Assignment: Write out word for word the lines starting at the one containing "Atendimento de segunda a sexta das 8h às 18h" and ending at the one containing "(51) 99725-8619", including both of those lines.

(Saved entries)
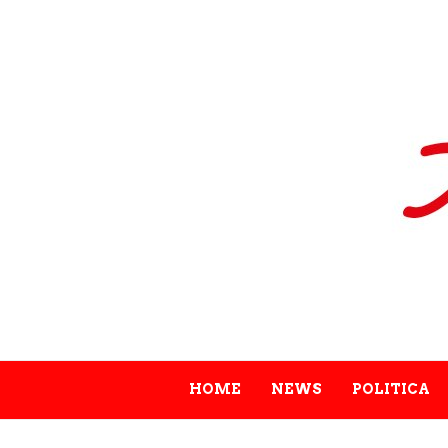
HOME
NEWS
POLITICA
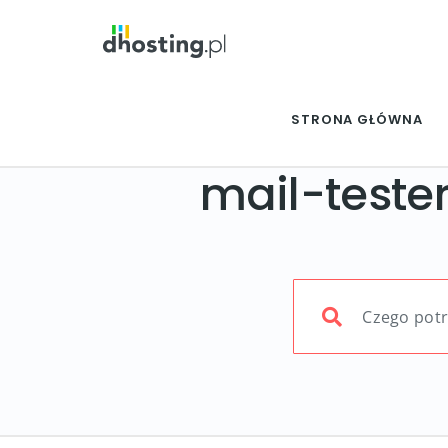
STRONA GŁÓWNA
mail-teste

--

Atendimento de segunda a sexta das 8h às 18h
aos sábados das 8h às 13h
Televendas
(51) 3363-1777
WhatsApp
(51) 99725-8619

Exercise output:
Atendimento de segunda a sexta das 8h às 18h
aos sábados das 8h às 13h
Televendas
(51) 3363-1777
WhatsApp
(51) 99725-8619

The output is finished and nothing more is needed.